卖方须向开证行出具100%发票金额即期汇票并附本合同第10 款所规定的装运单据。

开证行收到上述汇票和装运单据即予以电汇支付。

信用证于装运日期后20 天内有效。

(2)Collection :(2)托收The Seller may present the sight draft together with theshipping documents (specified in Clause 10 hereof )throughthe Seller ‘s bank and Buyer ’s Bank to the Buyer forcollection after shipment.货物装运后,卖方出具即期汇票,连同本合同第10 款规定的装运单据,通过卖方所在地银行和买方银行提交给买方托收。

(3)By direct remittance :(3)直接付款Payment shall be effected by the Buyer ,by telegraphictransfer ,within 7 (seven)days after receipt from theSeller of the shipping documents specified in the Clause 10hereof.买方收到本合同第10 款规定的装运单据后7 天内,以电汇向卖方支付货款。

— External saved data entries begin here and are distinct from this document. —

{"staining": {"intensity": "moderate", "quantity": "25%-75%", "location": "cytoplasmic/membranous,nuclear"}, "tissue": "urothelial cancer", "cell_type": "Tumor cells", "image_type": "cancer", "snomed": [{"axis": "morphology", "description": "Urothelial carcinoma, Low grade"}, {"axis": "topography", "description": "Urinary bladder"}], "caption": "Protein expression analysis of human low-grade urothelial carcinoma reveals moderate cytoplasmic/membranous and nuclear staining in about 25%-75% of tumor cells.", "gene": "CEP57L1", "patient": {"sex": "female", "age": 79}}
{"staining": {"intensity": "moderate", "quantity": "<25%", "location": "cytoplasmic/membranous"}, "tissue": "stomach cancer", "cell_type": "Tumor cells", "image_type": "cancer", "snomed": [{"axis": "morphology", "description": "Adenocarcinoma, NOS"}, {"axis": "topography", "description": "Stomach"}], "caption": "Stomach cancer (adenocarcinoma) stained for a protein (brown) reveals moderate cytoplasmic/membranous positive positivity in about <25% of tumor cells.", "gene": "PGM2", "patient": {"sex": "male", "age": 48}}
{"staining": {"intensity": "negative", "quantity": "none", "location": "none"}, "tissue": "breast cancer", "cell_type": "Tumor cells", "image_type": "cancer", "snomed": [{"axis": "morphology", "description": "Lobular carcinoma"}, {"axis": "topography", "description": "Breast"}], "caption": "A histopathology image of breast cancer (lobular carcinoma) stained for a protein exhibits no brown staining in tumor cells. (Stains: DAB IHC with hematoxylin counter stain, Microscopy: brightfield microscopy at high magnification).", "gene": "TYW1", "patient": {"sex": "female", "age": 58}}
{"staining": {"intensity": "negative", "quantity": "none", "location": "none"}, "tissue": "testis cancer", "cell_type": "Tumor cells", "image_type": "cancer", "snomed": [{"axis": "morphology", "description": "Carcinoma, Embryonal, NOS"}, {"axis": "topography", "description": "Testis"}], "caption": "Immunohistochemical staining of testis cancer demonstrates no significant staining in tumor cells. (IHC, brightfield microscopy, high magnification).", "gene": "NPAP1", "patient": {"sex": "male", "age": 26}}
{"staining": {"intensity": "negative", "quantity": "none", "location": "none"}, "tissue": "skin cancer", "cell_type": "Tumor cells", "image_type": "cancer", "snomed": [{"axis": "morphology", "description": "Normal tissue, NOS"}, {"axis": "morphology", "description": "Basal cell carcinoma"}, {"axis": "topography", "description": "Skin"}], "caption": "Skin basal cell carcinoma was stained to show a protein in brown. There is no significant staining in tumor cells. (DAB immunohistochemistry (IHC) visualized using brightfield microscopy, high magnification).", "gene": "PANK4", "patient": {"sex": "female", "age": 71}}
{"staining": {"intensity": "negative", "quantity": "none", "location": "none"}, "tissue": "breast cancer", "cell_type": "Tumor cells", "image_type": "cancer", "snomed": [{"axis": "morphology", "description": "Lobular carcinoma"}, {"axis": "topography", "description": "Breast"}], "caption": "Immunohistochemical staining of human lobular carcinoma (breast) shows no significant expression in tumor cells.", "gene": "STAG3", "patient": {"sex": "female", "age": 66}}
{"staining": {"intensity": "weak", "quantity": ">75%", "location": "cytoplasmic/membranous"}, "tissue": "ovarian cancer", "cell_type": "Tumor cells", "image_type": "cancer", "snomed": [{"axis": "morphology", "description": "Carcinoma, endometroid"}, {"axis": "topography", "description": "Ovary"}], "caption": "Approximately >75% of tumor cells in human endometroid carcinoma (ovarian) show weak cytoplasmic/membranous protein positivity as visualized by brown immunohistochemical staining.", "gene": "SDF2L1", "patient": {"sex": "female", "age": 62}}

10. Documents :10 、单据(1)In case of sea-freight :(1)海运Full set of clean bills of lading marked “Freight toCollect ”,“Freight Prepaid ”made out to bank endorsednotifying Zhonghua International Technology DevelopmentCorporation at the port of destination.全套清洁海运提单,标明“运费付讫”,“运费预付”,做成空白背书并注明通知目的港的中华国际技术开发公司。

(2)In case of air-freight :(2)空运One copy of airway bill marked “Freight to Collect ”,Freight Prepaid “and sent to the Buyer.空运提单副本一份,标明“运费付讫”,“运费预付”,寄交买方。

(3)Invoice in 4 copies indicating contract number andshipping mark ,made out in details as per the contractconcerned.(3)发票一式 4 份,标明合同号和装运标志,发票根据相关合同详细填写。

(4)Packing list in 2 copies issued by the manufacturer.(4)由生产商出具的装箱单一式两份。

(5)Certificate of quality and quantity issued by themanufacturer.(5)由生产商出具的质量和数量保证书。

(6)The Buyer shall be advised by mail/cable immediatelyafter shipment.(6)货物装运后立即用电报或信件通知买方。

In addition ,the Seller shall ,within 10 (ten )daysafter shipment ,send by airmail two sets of aforesaiddocuments (except item 4 )with one set directly to theBuyer and one set directly to Zhonghua InternationalTechnology Development Corporation at the port of destination.此外,发货10 天内,卖方将上述单据(第 5 条除外)航寄两份,一份直接给买方,一份直接给目的港的中华国际开发公司。

11. Shipment11 、装运(1)In case of FOB terms(1)离岸价格条款(FOB条款)a. The Seller shall ,30days before the contracted date ofshipment ,advise the Buyer by cable or letter of thecontract number ,name of commodity ,quality ,value ,package number,gross weight ,measurement and date ofreadiness at the port of shipment for the Buyer to bookshipping space.。